**Provided information**
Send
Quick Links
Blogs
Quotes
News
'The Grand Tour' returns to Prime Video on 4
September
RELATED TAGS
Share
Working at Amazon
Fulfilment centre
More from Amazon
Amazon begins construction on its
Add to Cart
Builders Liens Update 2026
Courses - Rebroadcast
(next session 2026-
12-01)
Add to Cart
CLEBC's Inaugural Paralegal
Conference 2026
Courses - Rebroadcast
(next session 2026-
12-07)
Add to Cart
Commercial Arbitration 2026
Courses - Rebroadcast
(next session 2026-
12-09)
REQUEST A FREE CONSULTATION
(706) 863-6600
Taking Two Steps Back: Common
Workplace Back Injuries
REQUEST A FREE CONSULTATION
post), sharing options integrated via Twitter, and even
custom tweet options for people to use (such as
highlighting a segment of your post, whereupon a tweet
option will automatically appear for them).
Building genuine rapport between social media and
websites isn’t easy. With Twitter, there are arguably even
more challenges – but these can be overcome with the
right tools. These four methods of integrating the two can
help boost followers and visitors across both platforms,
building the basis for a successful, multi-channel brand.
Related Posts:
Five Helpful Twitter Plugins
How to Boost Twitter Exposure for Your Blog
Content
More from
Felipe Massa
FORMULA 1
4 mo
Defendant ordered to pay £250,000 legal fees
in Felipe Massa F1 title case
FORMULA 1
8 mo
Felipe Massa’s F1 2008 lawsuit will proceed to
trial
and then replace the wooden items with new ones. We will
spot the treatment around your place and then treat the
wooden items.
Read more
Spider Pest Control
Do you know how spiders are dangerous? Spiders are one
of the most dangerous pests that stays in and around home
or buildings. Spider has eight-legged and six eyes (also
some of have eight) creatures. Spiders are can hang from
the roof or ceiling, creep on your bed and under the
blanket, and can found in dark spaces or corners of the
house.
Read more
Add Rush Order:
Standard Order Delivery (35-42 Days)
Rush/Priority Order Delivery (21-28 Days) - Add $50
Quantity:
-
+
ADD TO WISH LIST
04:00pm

**What is expected**
Write out all of the records again, putting "Buy Now" wherever "Add to Cart" appears and leaving everything else the same.

**Answer to this task**
Send
Quick Links
Blogs
Quotes
News
'The Grand Tour' returns to Prime Video on 4
September
RELATED TAGS
Share
Working at Amazon
Fulfilment centre
More from Amazon
Amazon begins construction on its
Buy Now
Builders Liens Update 2026
Courses - Rebroadcast
(next session 2026-
12-01)
Buy Now
CLEBC's Inaugural Paralegal
Conference 2026
Courses - Rebroadcast
(next session 2026-
12-07)
Buy Now
Commercial Arbitration 2026
Courses - Rebroadcast
(next session 2026-
12-09)
REQUEST A FREE CONSULTATION
(706) 863-6600
Taking Two Steps Back: Common
Workplace Back Injuries
REQUEST A FREE CONSULTATION
post), sharing options integrated via Twitter, and even
custom tweet options for people to use (such as
highlighting a segment of your post, whereupon a tweet
option will automatically appear for them).
Building genuine rapport between social media and
websites isn’t easy. With Twitter, there are arguably even
more challenges – but these can be overcome with the
right tools. These four methods of integrating the two can
help boost followers and visitors across both platforms,
building the basis for a successful, multi-channel brand.
Related Posts:
Five Helpful Twitter Plugins
How to Boost Twitter Exposure for Your Blog
Content
More from
Felipe Massa
FORMULA 1
4 mo
Defendant ordered to pay £250,000 legal fees
in Felipe Massa F1 title case
FORMULA 1
8 mo
Felipe Massa’s F1 2008 lawsuit will proceed to
trial
and then replace the wooden items with new ones. We will
spot the treatment around your place and then treat the
wooden items.
Read more
Spider Pest Control
Do you know how spiders are dangerous? Spiders are one
of the most dangerous pests that stays in and around home
or buildings. Spider has eight-legged and six eyes (also
some of have eight) creatures. Spiders are can hang from
the roof or ceiling, creep on your bed and under the
blanket, and can found in dark spaces or corners of the
house.
Read more
Add Rush Order:
Standard Order Delivery (35-42 Days)
Rush/Priority Order Delivery (21-28 Days) - Add $50
Quantity:
-
+
ADD TO WISH LIST
04:00pm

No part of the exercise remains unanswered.